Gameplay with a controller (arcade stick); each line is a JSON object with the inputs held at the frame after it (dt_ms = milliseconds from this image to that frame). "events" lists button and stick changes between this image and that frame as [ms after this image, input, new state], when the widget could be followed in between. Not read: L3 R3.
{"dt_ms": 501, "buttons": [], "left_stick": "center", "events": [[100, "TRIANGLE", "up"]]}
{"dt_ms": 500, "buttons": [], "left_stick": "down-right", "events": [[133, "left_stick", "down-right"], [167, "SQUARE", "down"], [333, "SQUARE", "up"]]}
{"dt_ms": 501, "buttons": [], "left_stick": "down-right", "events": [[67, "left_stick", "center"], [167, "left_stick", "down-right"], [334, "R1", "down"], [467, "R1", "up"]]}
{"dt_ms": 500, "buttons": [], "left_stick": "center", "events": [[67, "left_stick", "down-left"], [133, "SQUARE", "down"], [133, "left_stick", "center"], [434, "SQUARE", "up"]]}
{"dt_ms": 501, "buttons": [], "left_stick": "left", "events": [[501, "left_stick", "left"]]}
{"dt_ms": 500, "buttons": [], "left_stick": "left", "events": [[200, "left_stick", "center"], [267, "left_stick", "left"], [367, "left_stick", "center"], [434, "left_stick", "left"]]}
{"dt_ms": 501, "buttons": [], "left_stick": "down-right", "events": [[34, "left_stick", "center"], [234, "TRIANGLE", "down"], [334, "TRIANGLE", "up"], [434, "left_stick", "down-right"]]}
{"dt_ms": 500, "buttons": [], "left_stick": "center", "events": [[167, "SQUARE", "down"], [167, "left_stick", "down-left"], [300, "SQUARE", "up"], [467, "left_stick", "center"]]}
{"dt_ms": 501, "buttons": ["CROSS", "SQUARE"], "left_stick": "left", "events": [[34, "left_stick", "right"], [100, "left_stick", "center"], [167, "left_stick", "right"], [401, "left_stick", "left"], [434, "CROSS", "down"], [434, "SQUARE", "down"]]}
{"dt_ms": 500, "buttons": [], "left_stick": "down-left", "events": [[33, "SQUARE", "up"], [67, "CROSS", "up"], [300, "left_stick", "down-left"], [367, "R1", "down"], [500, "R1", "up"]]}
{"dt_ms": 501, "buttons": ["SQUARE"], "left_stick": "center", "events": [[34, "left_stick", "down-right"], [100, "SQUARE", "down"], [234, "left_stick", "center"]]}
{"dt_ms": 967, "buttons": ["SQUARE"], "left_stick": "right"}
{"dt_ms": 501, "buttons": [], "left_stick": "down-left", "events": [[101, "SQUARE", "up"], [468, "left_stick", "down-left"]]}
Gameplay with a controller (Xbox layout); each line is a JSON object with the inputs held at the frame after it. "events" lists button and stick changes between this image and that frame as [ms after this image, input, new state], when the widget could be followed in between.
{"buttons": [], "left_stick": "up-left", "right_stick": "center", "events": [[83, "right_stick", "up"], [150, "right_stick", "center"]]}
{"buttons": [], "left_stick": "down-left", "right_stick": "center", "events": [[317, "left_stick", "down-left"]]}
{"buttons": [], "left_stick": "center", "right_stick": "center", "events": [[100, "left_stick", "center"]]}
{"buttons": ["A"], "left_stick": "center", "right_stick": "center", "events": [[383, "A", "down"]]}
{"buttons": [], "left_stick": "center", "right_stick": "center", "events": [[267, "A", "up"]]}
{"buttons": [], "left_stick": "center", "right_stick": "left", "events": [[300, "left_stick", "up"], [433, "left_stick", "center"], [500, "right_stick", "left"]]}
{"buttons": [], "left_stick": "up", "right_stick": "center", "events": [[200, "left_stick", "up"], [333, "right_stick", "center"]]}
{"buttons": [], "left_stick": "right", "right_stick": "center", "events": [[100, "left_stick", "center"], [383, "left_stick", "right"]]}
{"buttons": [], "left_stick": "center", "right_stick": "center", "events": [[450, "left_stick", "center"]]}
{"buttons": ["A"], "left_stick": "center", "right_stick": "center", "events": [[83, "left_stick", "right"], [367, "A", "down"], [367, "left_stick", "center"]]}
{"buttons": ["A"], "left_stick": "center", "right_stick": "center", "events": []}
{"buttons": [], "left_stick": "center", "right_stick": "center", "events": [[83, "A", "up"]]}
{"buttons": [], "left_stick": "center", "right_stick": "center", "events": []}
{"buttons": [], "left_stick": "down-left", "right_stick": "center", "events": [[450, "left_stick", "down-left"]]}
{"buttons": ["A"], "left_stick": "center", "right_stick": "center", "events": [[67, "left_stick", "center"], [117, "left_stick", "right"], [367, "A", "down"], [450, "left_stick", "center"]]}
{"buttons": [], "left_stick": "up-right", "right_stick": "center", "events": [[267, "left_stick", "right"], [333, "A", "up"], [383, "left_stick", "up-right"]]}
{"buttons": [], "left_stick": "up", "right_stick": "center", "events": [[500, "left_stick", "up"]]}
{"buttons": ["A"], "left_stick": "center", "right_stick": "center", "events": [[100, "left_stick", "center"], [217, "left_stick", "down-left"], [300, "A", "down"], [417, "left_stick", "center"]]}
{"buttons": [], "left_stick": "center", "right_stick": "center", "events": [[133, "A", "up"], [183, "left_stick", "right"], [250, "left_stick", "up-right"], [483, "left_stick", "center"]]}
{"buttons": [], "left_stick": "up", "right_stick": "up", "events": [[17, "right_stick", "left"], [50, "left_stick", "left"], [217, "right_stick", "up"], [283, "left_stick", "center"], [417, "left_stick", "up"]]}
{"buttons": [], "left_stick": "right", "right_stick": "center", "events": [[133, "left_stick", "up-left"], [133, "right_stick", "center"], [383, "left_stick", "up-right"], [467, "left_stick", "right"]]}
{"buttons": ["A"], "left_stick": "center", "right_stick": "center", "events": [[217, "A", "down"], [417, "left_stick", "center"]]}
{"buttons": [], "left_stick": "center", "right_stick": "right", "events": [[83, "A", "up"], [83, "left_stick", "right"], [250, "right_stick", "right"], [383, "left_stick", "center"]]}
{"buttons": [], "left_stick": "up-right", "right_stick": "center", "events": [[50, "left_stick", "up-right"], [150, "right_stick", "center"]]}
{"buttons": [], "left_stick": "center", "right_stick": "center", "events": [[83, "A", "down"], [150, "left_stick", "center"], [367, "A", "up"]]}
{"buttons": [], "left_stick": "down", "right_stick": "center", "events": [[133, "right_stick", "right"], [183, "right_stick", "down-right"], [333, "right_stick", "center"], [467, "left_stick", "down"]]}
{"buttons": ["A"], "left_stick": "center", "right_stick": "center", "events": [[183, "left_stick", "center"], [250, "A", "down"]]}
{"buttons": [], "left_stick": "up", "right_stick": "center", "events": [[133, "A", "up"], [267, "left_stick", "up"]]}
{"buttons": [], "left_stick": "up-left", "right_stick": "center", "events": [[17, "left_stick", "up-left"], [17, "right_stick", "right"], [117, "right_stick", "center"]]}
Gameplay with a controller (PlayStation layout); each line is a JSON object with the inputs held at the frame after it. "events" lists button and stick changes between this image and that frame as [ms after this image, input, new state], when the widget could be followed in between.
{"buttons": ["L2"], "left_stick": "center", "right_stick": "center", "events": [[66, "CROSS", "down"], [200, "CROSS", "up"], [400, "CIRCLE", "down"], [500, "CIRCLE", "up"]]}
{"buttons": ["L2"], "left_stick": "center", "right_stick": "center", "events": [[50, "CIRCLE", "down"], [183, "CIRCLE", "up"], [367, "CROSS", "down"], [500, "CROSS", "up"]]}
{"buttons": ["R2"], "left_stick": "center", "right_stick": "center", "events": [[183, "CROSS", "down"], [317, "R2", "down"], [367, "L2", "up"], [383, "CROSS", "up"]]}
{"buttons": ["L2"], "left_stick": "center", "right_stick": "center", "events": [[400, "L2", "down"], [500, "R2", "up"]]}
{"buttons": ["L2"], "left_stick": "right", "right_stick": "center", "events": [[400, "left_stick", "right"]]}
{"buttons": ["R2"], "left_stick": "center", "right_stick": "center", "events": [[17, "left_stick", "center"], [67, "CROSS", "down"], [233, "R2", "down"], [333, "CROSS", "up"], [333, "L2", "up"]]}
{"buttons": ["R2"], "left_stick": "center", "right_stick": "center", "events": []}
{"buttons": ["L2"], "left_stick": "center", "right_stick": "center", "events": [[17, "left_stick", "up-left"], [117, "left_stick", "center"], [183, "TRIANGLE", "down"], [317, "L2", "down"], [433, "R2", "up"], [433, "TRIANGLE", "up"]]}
---*---
What is needed
The lines above that hold "held" are the result; show every one of them.

Exercise answer
Gameplay with a controller (arcade stick); each line is a JSON object with the inputs held at the frame after it (dt_ms = milliseconds from this image to that frame). "events" lists button and stick changes between this image and that frame as [ms after this image, input, new state], when the widget could be followed in between. Not read: L3 R3.
Gameplay with a controller (Xbox layout); each line is a JSON object with the inputs held at the frame after it. "events" lists button and stick changes between this image and that frame as [ms after this image, input, new state], when the widget could be followed in between.
Gameplay with a controller (PlayStation layout); each line is a JSON object with the inputs held at the frame after it. "events" lists button and stick changes between this image and that frame as [ms after this image, input, new state], when the widget could be followed in between.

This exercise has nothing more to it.